Снаружи снег лишил улицы цветов, свел их к монохромному изображению тихих улочек и высоких молчаливых зданий в обрамлении свинцового неба. У обочин собиралась грязная слякоть, а если в этой унылой акварели и появлялась жизнь, то закутавшись в теплую одежду, склонив голову, глядя, как ноги в сапогах прокладывают путь по тротуарам с коварной гололедицей.
Это не мой мир, подумала Луиза, но почувствовала укол досады, вспомнив, что хотя эта мысль приходила к ней уже несметное количество раз, она так и не нашла свой мир. Ее давно носило по всей стране, в море чужого несчастья, но она так и не встретила ту единственную речку, что принесет ее к месту, которое она искала, хотя не могла ни описать, ни даже обнадеживающе вообразить. Где-то еще, решила она. Где угодно, но не здесь. Но сколько раз к ней приходила эта мысль? И всякий раз она собирала вещи и отправлялась дальше, поверив обещаниям света в конце туннеля, золота в конце радуги, и снова оказывалась в той же ситуации. В ловушке, депрессии, практически одна, с будущим, которое не простиралось дальше следующей зарплаты.
Завтра, решила она, повторяя мантру, которая не давала сойти с ума. Завтра будет лучше.

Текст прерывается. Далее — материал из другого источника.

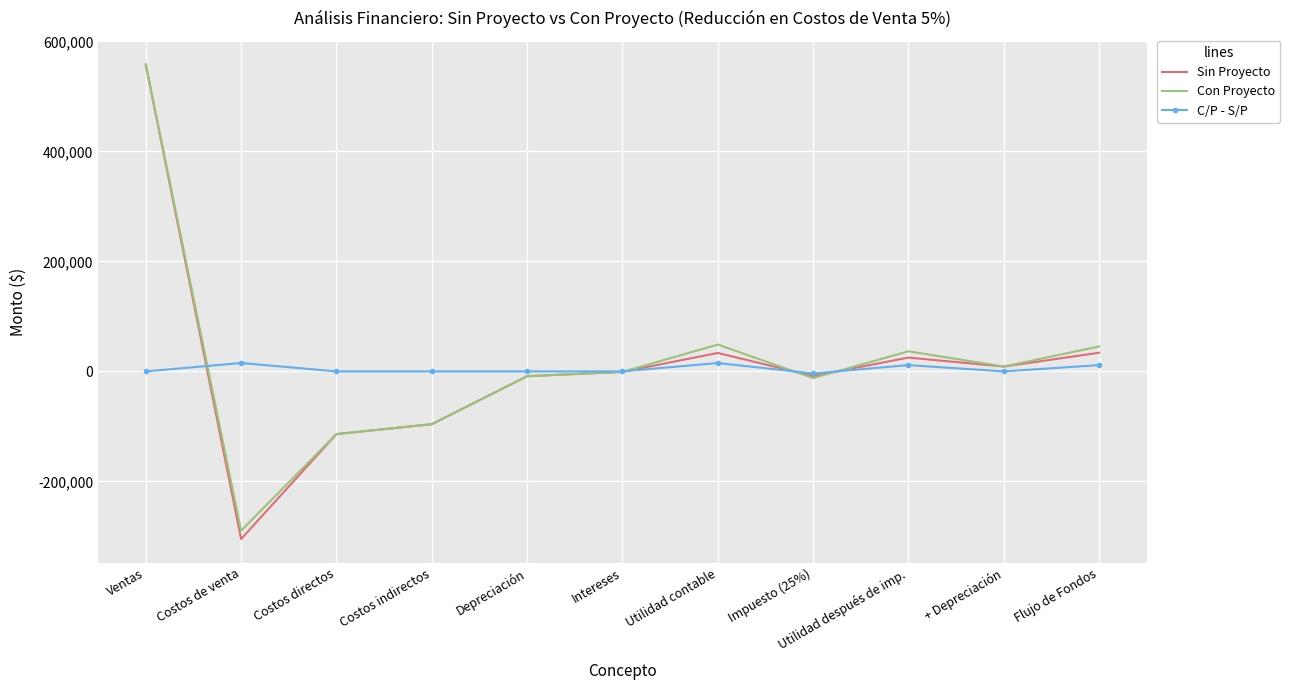

Which series has the widest spread of values?

Sin Proyecto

Ее окликнул Чет, и она обошла стойку, чтобы взять следующий заказ. Четыре тарелки, в каждой столько холестерина, что убил бы лошадь, и это еще клиенты не украсили жареную картошку кетчупом, солью, уксусом и всем, что найдут, чтобы окончательно подавить вкус. От одного запаха ее желудок сделал кульбит. Она завернула ножи и вилки в салфетки, затем мастерски подхватила тарелки обеими руками и направилась к столику Тая.
– Ах, как пахнет, – сказал один из мужчин и потер ладони. – Умираю с голоду.
И, пока остальные благодарно кивали или вежливо улыбались – голод напомнил о манерах, которым учила мама, – Тай, оказавшийся вплотную к ней, пока она расставляла тарелки, продолжал буравить ее взглядом. Если он действительно затаил обиду, как предполагала Марша, теперь ему ничего не мешало перевести ее в насилие. Она практически подставилась, и он бы успел нанести немалый ущерб, прежде чем кто-нибудь опомнится.
– Что-то хочешь мне сказать, Тай? – спросила она тихо, положив салфетку с ножами и вилками.
– Просто смотрю на твой фингал под глазом, – ответил он спокойным голосом.
Его интонация сбила ее с толку. В ней звучала практически забота, будто он собирался извиниться от имени своего собрата-свиньи.
– И что? – спросила она, почувствовав, как краснеют щеки, вдруг став уязвимой.
– Откуда он у тебя?
– Не твое дело.
– Ну, – сказал он, наклонившись ближе. Она чувствовала сигареты в его дыхании. – Скажи своему мужику, что слабо бьет. Так тебе мозги и не вправил.